Work instructions:
Look through the listing below, and wherever a line has the string "potere", copy it.

┌────────

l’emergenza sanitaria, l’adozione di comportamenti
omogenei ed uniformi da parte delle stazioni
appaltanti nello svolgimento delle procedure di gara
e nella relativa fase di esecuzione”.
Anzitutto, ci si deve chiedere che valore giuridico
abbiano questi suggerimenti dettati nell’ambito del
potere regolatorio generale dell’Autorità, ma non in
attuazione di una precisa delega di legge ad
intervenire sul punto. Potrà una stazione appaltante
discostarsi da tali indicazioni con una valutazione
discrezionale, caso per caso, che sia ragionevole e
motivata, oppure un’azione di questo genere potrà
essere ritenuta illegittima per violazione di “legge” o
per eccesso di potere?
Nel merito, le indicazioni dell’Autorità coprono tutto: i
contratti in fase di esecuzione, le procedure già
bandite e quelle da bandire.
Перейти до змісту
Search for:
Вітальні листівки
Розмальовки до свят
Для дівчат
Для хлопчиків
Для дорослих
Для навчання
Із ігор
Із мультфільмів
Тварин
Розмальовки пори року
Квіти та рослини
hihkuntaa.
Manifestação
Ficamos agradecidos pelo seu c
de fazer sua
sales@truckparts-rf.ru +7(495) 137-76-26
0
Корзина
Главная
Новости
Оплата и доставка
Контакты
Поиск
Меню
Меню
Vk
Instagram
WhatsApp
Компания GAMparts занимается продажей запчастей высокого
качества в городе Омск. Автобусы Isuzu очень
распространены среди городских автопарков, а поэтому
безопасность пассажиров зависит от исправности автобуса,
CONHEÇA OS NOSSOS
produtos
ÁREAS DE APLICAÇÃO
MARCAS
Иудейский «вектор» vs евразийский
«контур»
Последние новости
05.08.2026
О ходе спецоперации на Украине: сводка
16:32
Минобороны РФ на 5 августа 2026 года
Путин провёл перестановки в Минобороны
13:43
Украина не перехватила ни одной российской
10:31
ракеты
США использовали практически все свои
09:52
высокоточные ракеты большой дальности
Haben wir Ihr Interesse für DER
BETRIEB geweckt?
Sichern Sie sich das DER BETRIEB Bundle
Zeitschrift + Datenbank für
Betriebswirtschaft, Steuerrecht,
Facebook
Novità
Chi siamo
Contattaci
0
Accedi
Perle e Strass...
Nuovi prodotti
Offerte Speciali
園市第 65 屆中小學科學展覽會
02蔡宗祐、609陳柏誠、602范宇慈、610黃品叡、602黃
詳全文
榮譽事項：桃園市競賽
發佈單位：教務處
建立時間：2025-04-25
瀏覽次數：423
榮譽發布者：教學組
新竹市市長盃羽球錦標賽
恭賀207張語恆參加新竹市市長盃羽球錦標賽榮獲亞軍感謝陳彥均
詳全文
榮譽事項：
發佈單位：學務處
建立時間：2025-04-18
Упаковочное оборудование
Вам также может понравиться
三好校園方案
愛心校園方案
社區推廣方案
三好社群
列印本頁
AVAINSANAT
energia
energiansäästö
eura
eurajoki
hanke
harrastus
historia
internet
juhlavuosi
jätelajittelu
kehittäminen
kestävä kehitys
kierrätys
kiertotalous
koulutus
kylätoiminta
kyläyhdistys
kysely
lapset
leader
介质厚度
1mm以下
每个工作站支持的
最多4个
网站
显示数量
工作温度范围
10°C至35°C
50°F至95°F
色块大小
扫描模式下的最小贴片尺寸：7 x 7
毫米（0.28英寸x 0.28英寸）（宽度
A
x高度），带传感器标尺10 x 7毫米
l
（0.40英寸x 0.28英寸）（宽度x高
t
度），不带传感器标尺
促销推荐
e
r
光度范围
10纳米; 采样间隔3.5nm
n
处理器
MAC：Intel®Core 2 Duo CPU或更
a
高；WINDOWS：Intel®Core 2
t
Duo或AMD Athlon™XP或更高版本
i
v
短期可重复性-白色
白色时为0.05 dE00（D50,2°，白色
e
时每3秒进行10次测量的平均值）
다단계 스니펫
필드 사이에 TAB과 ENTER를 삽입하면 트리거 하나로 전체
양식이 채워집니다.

└────────

Response to this exercise:
potere regolatorio generale dell’Autorità, ma non in
per eccesso di potere?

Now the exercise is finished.